Просыпаюсь раз поутру, слышу какой-то шум за стеной, таскают что-то, передвигают.
— Что это? — спрашиваю Авдотью.
— А капусту будем в кухне рубить.
— Какую капусту?
— Белую; будем шинковать и рубить белую капусту для вас. В застольной грязно, а для вас нужно почище сделать — я вот и надумалась в кухне рубить.
— А я-то куда денусь?
— В поле пойдете теперь, а вечером что же вам все одним сидеть. Весело будет: бабы песни играть будут, — я самых лучших игриц позвала. «Селезня» сыграем.
— А споете: «Чтобы рожь была колосиста, чтобы моя жена стоючи жала, спины не ломала»? — смеюсь я.
— Сыграем и эту. — Авдотья на все согласна, лишь бы я не запретил шинковать капусту в доме: ей ужасно хочется, чтобы капуста у нас вышла хорошая, не хуже, чем у соседних помещиц.
Я, разумеется, разрешил рубить капусту в доме. Авдотья заняла все комнаты и готова была даже в мой кабинет поставить какую-нибудь кадку, но кабинет я отстоял. Вечером было весело. В чистых двух комнатах Авдотья засадила девочек лущить бобы и перебирать лук; в кухне, на авдотьиной половине, шинковали и рубили капусту. Бабы и девочки пели песни и, наконец, покончивши с капустой, плясать пустились.
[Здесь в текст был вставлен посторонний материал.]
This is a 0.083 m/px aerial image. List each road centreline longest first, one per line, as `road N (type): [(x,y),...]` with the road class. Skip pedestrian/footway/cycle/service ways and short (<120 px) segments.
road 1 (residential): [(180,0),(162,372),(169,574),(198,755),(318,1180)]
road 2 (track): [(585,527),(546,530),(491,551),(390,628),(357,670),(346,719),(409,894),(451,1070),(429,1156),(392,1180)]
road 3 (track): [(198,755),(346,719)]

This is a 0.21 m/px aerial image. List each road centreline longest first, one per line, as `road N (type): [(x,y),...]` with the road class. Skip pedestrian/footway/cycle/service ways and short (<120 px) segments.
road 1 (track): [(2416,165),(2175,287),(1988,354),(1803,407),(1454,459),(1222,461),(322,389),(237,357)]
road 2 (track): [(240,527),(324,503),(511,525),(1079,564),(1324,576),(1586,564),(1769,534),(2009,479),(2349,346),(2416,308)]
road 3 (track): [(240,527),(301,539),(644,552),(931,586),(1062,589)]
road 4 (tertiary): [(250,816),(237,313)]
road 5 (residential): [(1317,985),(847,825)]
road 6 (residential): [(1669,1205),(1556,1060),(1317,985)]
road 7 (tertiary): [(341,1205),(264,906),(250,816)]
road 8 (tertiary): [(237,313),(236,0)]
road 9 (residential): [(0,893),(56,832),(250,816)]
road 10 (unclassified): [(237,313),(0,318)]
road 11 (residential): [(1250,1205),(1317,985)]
Всем распоряжалась Авдотья, и даже ее муж, староста Иван, ни во что не вмешивался, потому что капуста — бабье дело. Все вышло очень хорошо: нарубили и нашинковали две огромные кадки, которые и поставили в кухне. На другой день я уехал в гости и возвратился через несколько дней. Вхожу в комнаты — вонь страшнейшая, продохнуть нельзя.